An indictment under that section charged a male person with having unlawfully cohabited with more than one woman continuously for a specified time, naming two women, but did not allege that he was a male person, nor that he cohabited with the women as wives or as persons held out as wives. The statute provides that "if any male person . . . , hereafter cohabits with more than one woman, he shall be deemed guilty of a misdemeanor." The defendant pleaded not guilty
1. Under the Criminal Procedure Act of Utah of February, 22, 1878, Laws of 1878, p. 91, objections taken to the indictment after a jury was sworn that it did not contain the allegations before mentioned were properly overruled.

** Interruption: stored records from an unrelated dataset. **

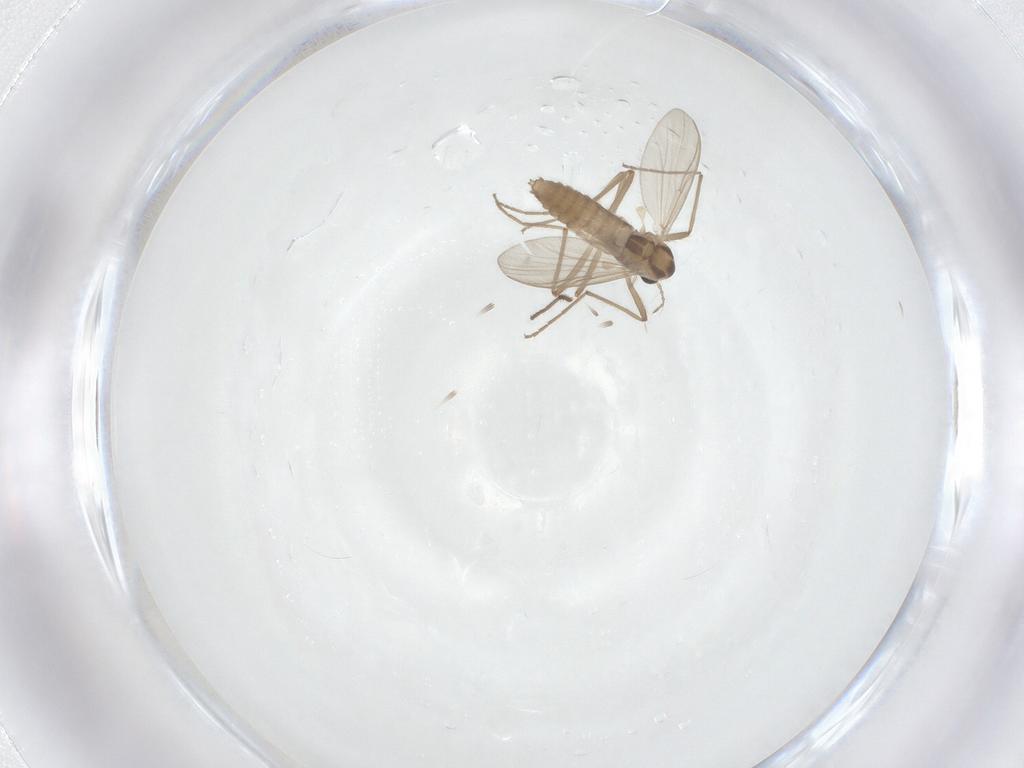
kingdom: Animalia
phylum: Arthropoda
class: Insecta
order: Diptera
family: Chironomidae
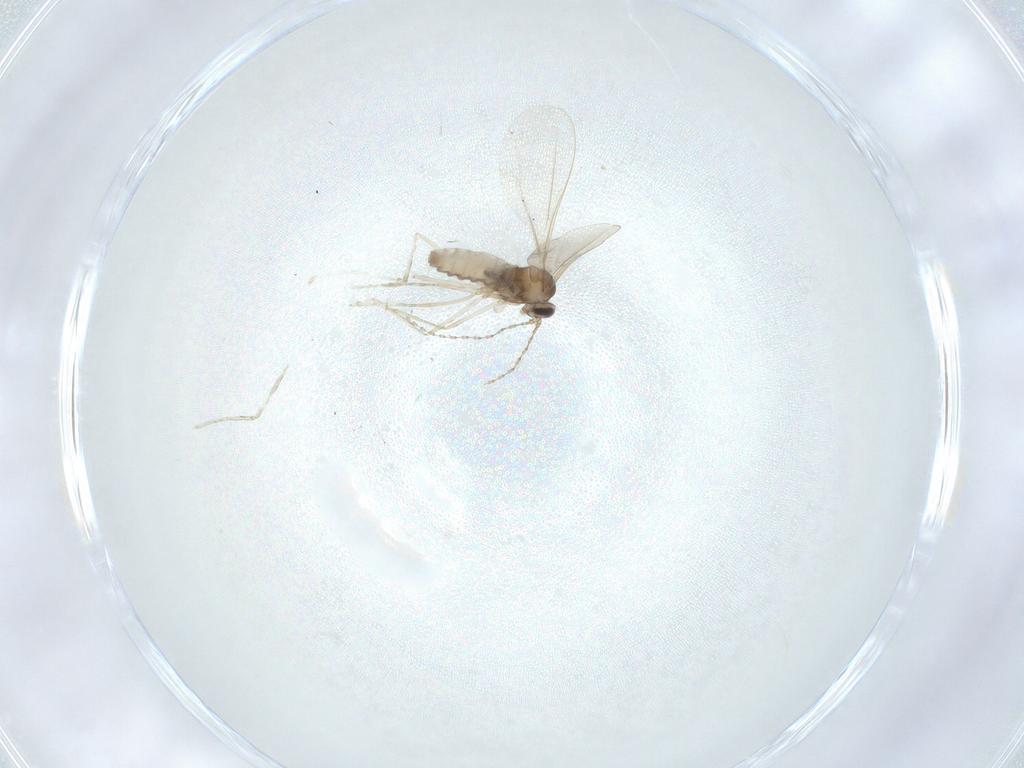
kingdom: Animalia
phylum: Arthropoda
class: Insecta
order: Diptera
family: Cecidomyiidae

2. The word "cohabit" in the statute means "to live together as husband and wife," and its use in the indictment includes every element of the offense created, as above defined, and the allegation of cohabiting with the two women as wives is not an extrinsic fact, but is covered by the allegation of cohabiting with them.
3. The case of United states v. Carll, 105 U. S. 611, distinguished.
This was a writ of error to bring up for review proceedings in the Supreme Court of the Territory of Utah in the indictment
and conviction of the plaintiff in error for unlawfully cohabiting with more than one woman. The facts which make the case are stated in the opinion of the Court.